Start of Block

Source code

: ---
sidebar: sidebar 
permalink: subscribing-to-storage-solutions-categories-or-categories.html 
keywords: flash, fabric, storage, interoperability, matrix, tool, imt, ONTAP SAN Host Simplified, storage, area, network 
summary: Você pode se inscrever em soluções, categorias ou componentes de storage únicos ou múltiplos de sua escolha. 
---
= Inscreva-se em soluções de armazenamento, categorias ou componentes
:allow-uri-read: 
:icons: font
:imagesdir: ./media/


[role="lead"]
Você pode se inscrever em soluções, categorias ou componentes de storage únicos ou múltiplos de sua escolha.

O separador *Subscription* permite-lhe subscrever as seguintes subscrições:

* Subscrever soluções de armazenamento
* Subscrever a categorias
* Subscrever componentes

End of Block
Start of Block

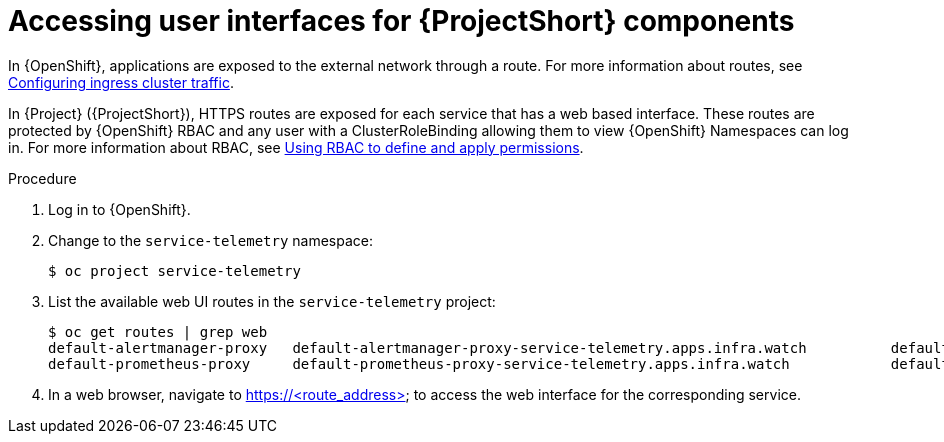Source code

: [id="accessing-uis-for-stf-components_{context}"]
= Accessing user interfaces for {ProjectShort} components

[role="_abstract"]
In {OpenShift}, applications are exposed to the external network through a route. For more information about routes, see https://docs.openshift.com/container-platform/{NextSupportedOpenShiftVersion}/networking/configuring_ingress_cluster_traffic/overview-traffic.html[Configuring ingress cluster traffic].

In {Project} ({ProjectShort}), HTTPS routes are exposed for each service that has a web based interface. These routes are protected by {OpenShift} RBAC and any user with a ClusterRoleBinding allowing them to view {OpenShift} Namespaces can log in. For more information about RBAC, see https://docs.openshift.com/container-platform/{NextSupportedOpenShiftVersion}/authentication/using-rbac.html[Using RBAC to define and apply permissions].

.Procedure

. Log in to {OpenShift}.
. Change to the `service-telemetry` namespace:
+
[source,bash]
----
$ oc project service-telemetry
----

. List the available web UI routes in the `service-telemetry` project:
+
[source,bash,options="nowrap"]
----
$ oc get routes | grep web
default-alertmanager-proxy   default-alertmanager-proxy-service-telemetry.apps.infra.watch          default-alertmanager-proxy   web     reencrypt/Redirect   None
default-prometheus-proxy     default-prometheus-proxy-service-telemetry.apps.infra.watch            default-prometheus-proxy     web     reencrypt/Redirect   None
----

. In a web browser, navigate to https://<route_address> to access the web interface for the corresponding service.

End of Block

Show all lines from the records above where the word "infra" occurs.

default-alertmanager-proxy   default-alertmanager-proxy-service-telemetry.apps.infra.watch          default-alertmanager-proxy   web     reencrypt/Redirect   None
default-prometheus-proxy     default-prometheus-proxy-service-telemetry.apps.infra.watch            default-prometheus-proxy     web     reencrypt/Redirect   None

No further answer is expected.